── ARTICLE

The most important features to have a powerful AI is to have enough data with considerable heterogeneity. For example, a machine can learn different languages as long as it has enough words to learn from.

AI is the new cutting-edge technology. Ventures capitalist are investing billions of dollars in startups or AI project. McKinsey estimates AI can boost every industry by at least a double-digit growth rate.

What is Machine Learning?

Machine Learning is a system that can learn from example through self-improvement and without being explicitly coded by programmer. The breakthrough comes with the idea that a machine can singularly learn from the data (i.e., example) to produce accurate results.

Machine learning combines data with statistical tools to predict an output. This output is then used by corporate to makes actionable insights. Machine learning is closely related to data mining and Bayesian predictive modeling. The machine receives data as input, use an algorithm to formulate answers.

A typical machine learning tasks are to provide a recommendation. For those who have a Netflix account, all recommendations of movies or series are based on the user's historical data. Tech companies are using unsupervised learning to improve the user experience with personalizing recommendation.

Machine learning is also used for a variety of task like fraud detection, predictive maintenance, portfolio optimization, automatize task and so on.

In this basic tutorial, you will learn-

What is Machine Learning?
Machine Learning vs. Traditional Programming
How does machine learning work?
Machine learning Algorithms and where they are used?
How to choose Machine Learning Algorithm
Challenges and Limitations of Machine learning
Application of Machine learning
Why is machine learning important?

Machine Learning vs. Traditional Programming

Traditional programming differs significantly from machine learning. In traditional programming, a programmer code all the rules in consultation with an expert in the industry for which software is being developed. Each rule is based on a logical foundation; the machine will execute an output following the logical statement. When the system grows complex, more rules need to be written. It can quickly become unsustainable to maintain.

Machine learning is supposed to overcome this issue. The machine learns how the input and output data are correlated and it writes a rule. The programmers do not need to write new rules each time there is new data. The algorithms adapt in response to new data and experiences to improve efficacy over time.

How does Machine learning work?

Machine learning is the brain where all the learning takes place. The way the machine learns is similar to the human being. Humans learn from experience. The more we know, the more easily we can predict. By analogy, when we face an unknown situation, the likelihood of success is lower than the known situation. Machines are trained the same. To make an accurate prediction, the machine sees an example. When we give the machine a similar example, it can figure out the outcome. However, like a human, if its feed a previously unseen example, the machine has difficulties to predict.

────
── EXERCISE MATERIALS

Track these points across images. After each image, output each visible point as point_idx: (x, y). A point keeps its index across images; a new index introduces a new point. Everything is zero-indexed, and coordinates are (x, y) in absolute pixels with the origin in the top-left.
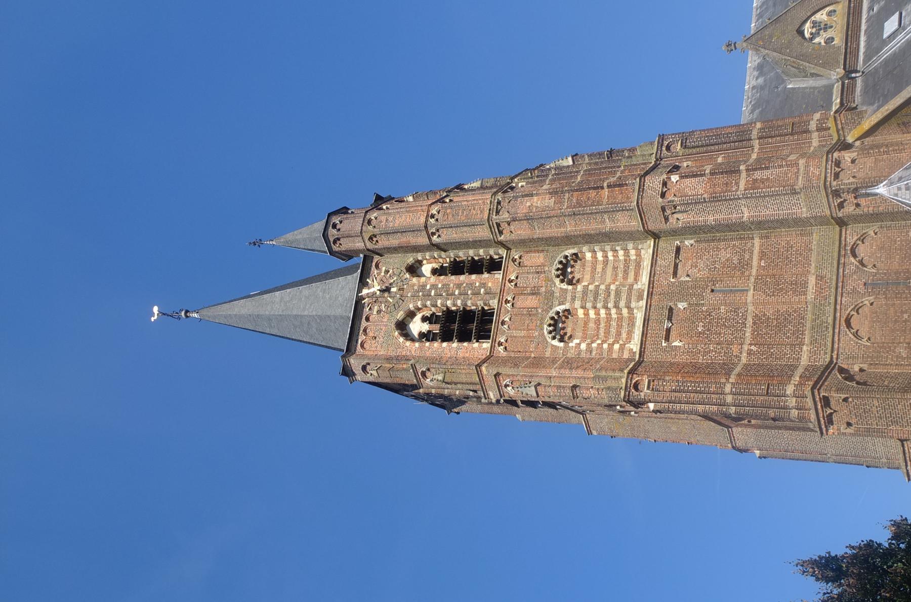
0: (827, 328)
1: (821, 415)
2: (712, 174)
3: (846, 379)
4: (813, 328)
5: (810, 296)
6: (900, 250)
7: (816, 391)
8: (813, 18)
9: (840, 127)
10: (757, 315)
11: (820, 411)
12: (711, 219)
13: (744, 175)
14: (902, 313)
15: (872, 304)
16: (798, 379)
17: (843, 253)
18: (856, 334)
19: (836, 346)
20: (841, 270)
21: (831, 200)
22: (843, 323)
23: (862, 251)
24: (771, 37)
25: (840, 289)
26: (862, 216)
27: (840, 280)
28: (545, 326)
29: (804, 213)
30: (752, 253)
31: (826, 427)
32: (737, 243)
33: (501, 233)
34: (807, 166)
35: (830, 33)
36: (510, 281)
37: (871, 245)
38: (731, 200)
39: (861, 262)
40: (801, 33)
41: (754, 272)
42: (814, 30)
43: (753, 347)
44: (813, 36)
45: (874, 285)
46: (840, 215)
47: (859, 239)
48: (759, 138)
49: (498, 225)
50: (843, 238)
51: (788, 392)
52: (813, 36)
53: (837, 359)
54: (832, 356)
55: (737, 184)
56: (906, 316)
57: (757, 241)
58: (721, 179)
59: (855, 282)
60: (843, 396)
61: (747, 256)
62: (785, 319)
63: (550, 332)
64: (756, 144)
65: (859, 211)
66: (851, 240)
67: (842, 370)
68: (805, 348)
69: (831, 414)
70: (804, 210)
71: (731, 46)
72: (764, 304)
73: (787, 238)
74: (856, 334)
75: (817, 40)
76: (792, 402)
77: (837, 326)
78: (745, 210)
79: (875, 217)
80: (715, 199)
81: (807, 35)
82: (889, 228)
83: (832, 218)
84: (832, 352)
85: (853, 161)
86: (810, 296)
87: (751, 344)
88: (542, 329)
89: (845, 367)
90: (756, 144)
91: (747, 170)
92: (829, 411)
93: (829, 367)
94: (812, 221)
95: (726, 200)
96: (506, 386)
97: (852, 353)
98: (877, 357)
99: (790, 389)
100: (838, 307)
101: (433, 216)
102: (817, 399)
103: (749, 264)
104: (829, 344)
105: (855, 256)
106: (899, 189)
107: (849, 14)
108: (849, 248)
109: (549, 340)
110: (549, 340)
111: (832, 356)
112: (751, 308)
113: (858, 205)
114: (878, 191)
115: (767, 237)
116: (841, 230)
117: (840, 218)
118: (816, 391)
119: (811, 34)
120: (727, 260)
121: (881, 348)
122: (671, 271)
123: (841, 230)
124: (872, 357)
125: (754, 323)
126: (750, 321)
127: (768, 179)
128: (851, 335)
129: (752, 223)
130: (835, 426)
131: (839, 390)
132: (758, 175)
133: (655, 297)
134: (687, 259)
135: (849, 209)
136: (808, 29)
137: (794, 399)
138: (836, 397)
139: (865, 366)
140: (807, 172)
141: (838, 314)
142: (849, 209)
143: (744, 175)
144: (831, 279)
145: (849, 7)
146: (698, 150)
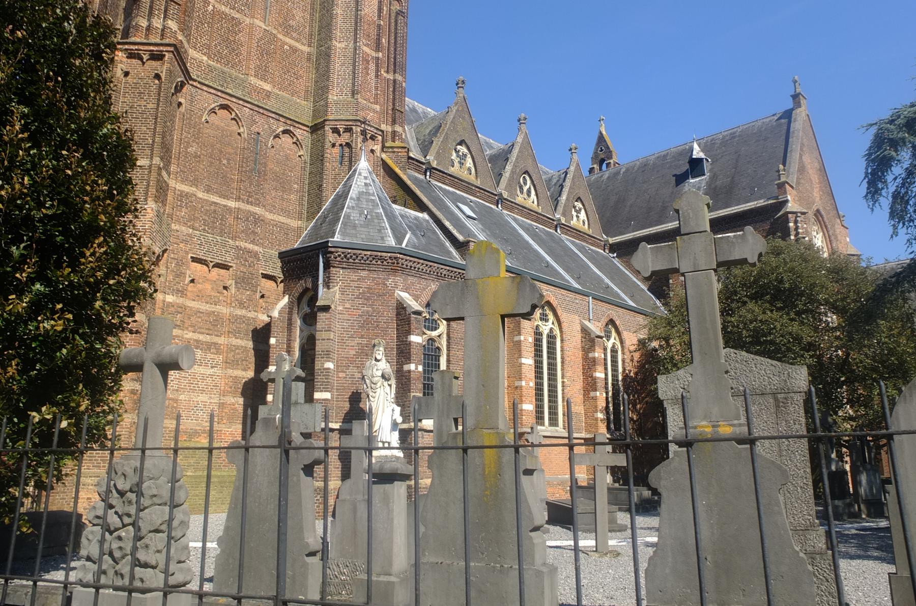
0: (223, 86)
2: (379, 26)
3: (176, 87)
4: (223, 73)
5: (253, 80)
6: (283, 174)
7: (172, 49)
8: (469, 156)
9: (396, 150)
10: (241, 24)
11: (146, 48)
12: (338, 11)
13: (374, 54)
14: (228, 160)
15: (239, 134)
16: (180, 38)
17: (289, 122)
18: (213, 111)
19: (205, 88)
20: (273, 115)
21: (343, 123)
22: (226, 102)
23: (286, 139)
24: (463, 118)
25: (257, 109)
26: (323, 147)
27: (265, 112)
29: (332, 97)
30: (296, 40)
31: (126, 50)
32: (307, 30)
34: (374, 111)
35: (457, 164)
37: (291, 150)
38: (356, 34)
39: (277, 136)
40: (460, 144)
41: (280, 36)
43: (210, 8)
44: (457, 152)
45: (257, 141)
46: (327, 128)
47: (298, 140)
48: (395, 81)
50: (301, 126)
51: (170, 22)
52: (457, 152)
53: (192, 85)
54: (195, 81)
55: (367, 45)
56: (225, 162)
57: (306, 49)
58: (373, 33)
59: (262, 125)
60: (163, 76)
61: (294, 35)
62: (233, 49)
64: (390, 76)
65: (328, 145)
66: (298, 132)
67: (182, 85)
68: (205, 58)
69: (141, 59)
70: (335, 98)
71: (460, 84)
72: (250, 35)
73: (306, 78)
74: (213, 111)
75: (454, 154)
76: (157, 23)
77: (223, 95)
78: (343, 45)
79: (318, 158)
80: (357, 21)
81: (459, 147)
82: (304, 169)
83: (325, 120)
84: (199, 82)
85: (372, 151)
86: (253, 80)
87: (214, 6)
89: (184, 90)
90: (390, 76)
91: (378, 58)
92: (145, 57)
93: (186, 73)
94: (322, 103)
95: (356, 30)
97: (197, 101)
98: (189, 124)
99: (172, 25)
100: (241, 102)
103: (287, 34)
104: (207, 83)
105: (285, 132)
106: (366, 178)
107: (469, 183)
108: (292, 129)
111: (195, 81)
112: (248, 21)
113: (334, 145)
114: (363, 158)
115: (309, 59)
116: (307, 126)
117: (323, 127)
118: (172, 49)
120: (293, 15)
121: (199, 130)
123: (307, 126)
124: (190, 119)
125: (233, 18)
126: (237, 16)
127: (368, 74)
128: (213, 106)
129: (329, 48)
130: (125, 60)
131: (170, 72)
132: (372, 66)
135: (331, 137)
136: (463, 149)
137: (161, 27)
138: (163, 68)
139: (182, 109)
140: (369, 109)
141: (234, 100)
142: (331, 137)
143: (374, 54)
144: (266, 104)
145: (473, 185)
146: (393, 24)
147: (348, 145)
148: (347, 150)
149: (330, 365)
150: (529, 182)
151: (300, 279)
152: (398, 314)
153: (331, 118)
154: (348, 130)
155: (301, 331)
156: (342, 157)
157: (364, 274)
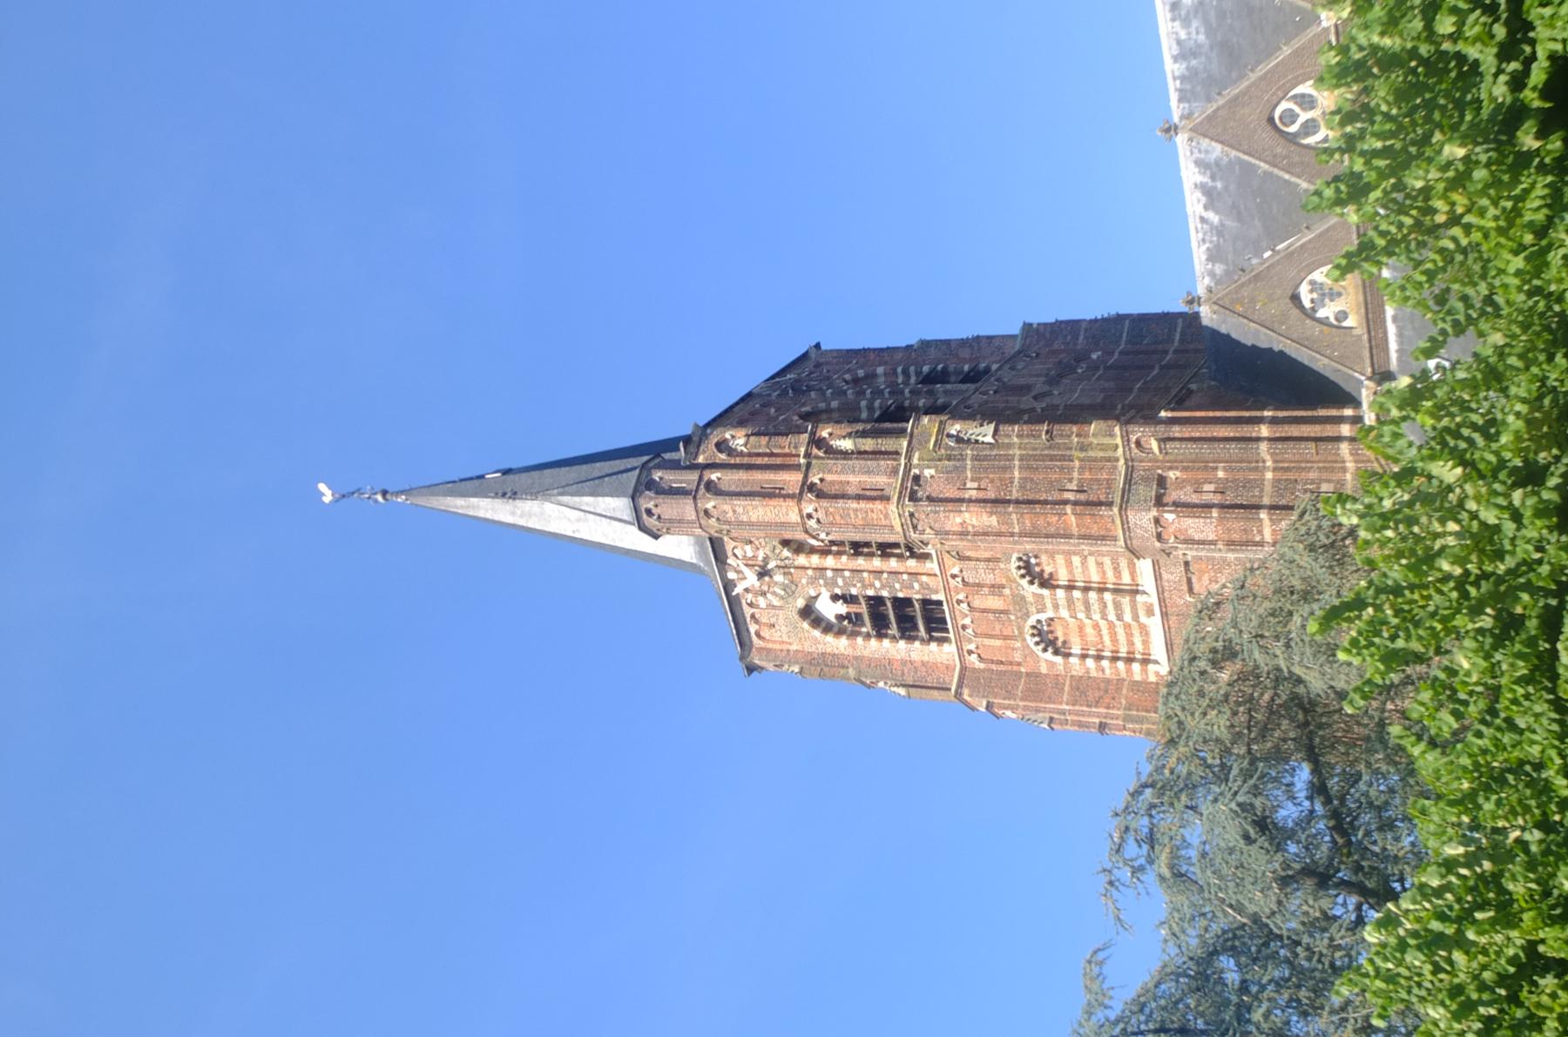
28: (1028, 638)
36: (954, 576)
40: (1296, 298)
42: (1315, 296)
63: (1037, 643)
81: (1307, 304)
88: (1024, 640)
101: (810, 516)
107: (1364, 287)
109: (1040, 654)
110: (1040, 654)
119: (1312, 301)
122: (1185, 587)
133: (1173, 619)
134: (1202, 572)
150: (1284, 105)
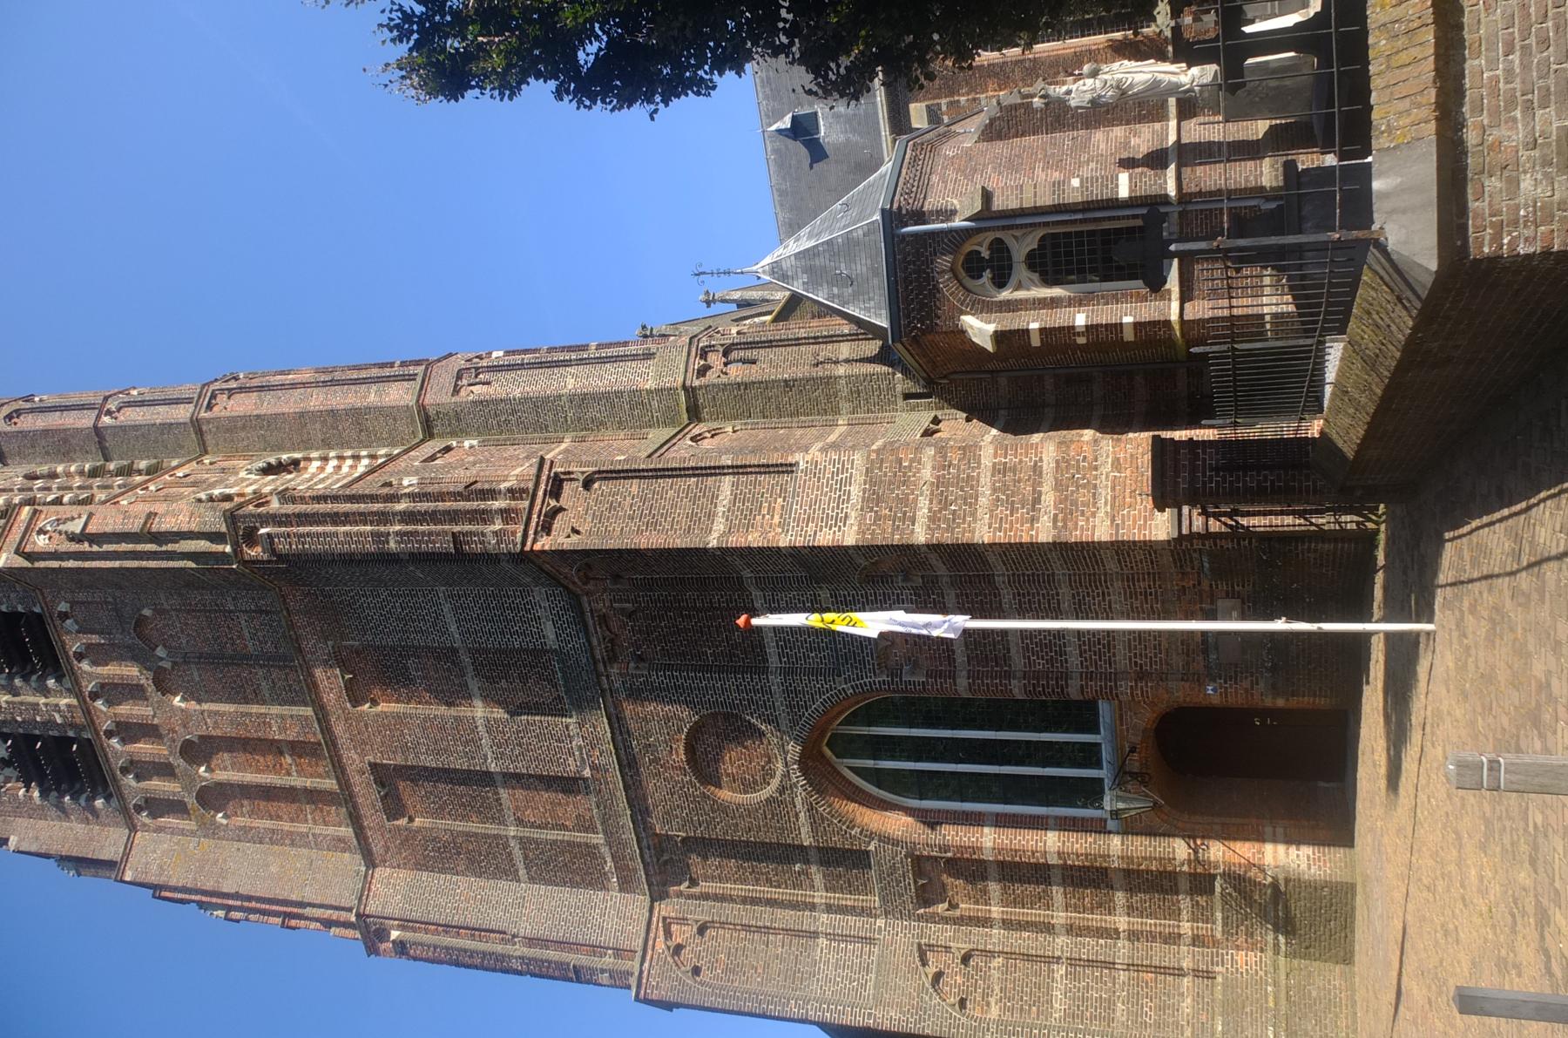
1: (537, 509)
33: (210, 407)
46: (696, 383)
49: (213, 396)
65: (724, 379)
96: (41, 531)
102: (544, 478)
129: (572, 398)
135: (711, 377)
147: (725, 354)
148: (734, 355)
149: (1076, 182)
151: (936, 288)
152: (1000, 137)
153: (680, 380)
154: (704, 353)
155: (1019, 287)
156: (744, 361)
157: (935, 179)
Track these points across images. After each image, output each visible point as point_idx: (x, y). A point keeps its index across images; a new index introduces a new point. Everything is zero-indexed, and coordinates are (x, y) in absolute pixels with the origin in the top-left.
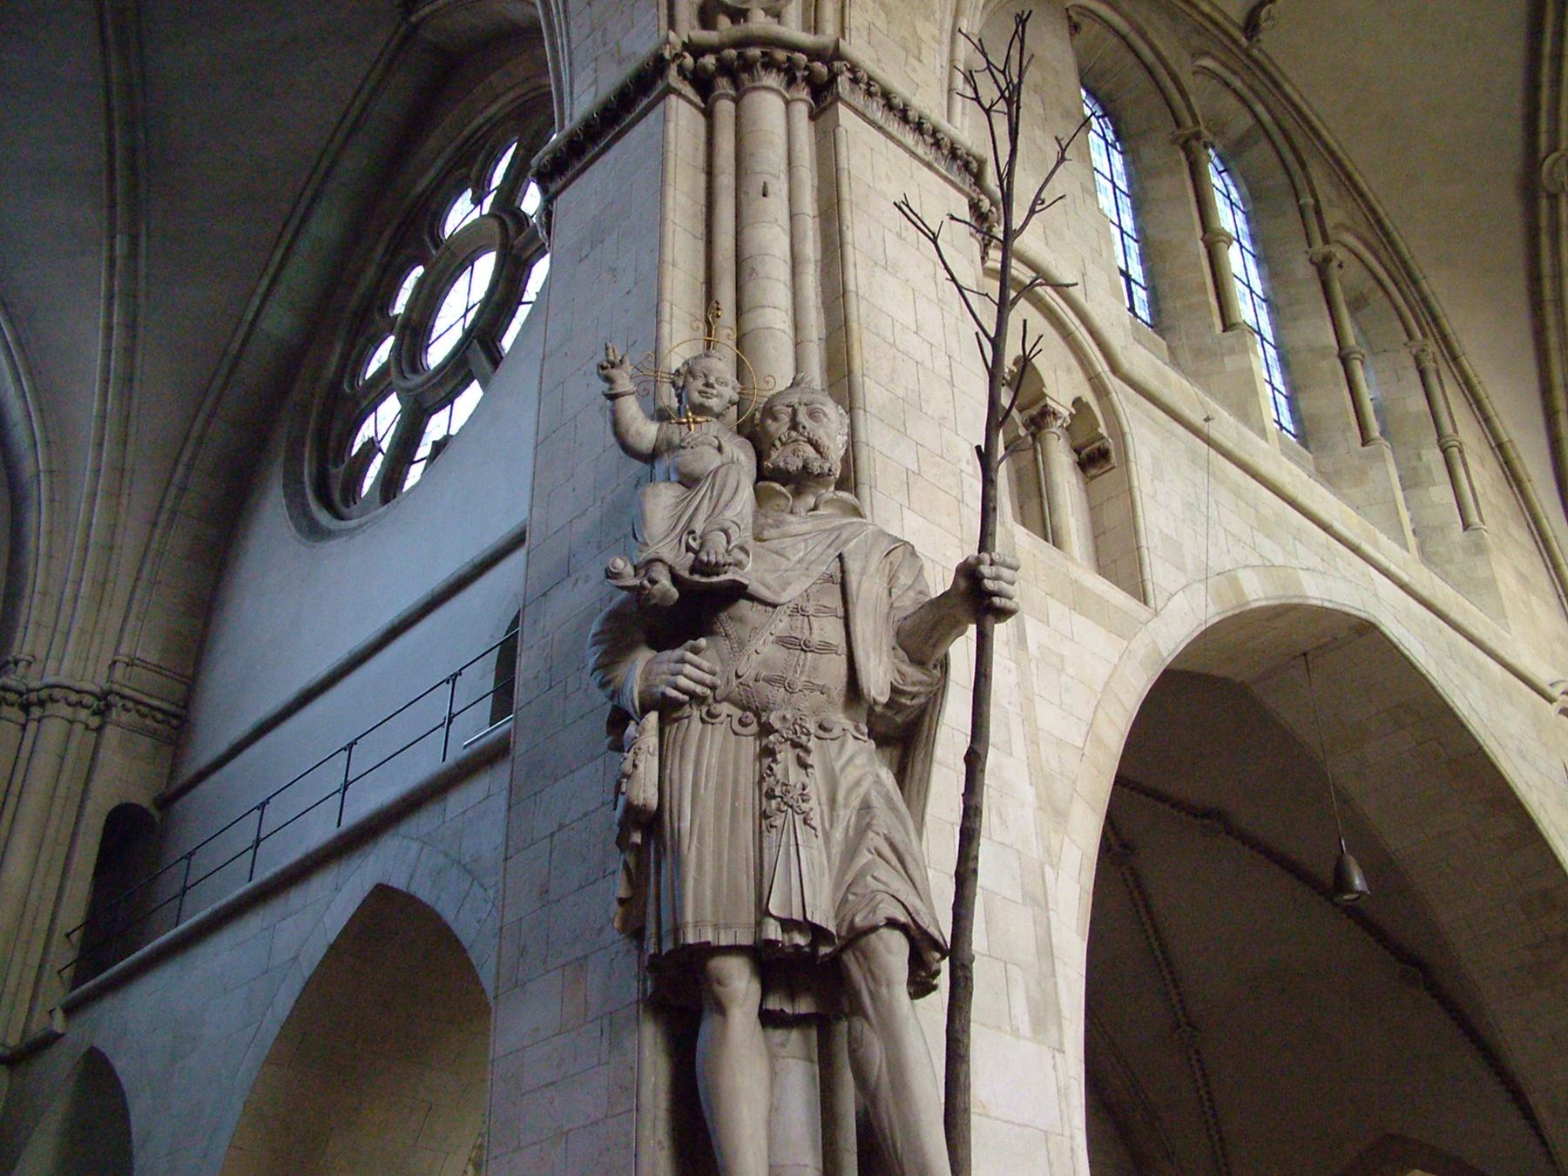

────

**TASKS TO PERFORM**
- A) Decide whether each statement agrees with the machine learning article, answering yes or no and quoting the words of the article that settle it: (i) In traditional programming, the programmer writes the rules together with an expert in the relevant industry. (ii) Netflix bases its recommendations on ratings from other subscribers. (iii) Machine learning is closely related to data mining.
- B) Reproduce word for word the stretch of the rows from their start through the line containing "9: (840, 127)", with both ends included and the pictures left out.
The rows have no connection to the machine learning article.

**EXERCISE SOLUTIONS**
- A)
(i) Yes: "a programmer code all the rules in consultation with an expert in the industry for which software is being developed"
(ii) No: "all recommendations of movies or series are based on the user's historical data"
(iii) Yes: "Machine learning is closely related to data mining and Bayesian predictive modeling."

- B)
Track these points across images. After each image, output each visible point as point_idx: (x, y). A point keeps its index across images; a new index introduces a new point. Everything is zero-indexed, and coordinates are (x, y) in absolute pixels with the origin in the top-left.
0: (827, 328)
1: (821, 415)
2: (712, 174)
3: (846, 379)
4: (813, 328)
5: (810, 296)
6: (900, 250)
7: (816, 391)
8: (813, 18)
9: (840, 127)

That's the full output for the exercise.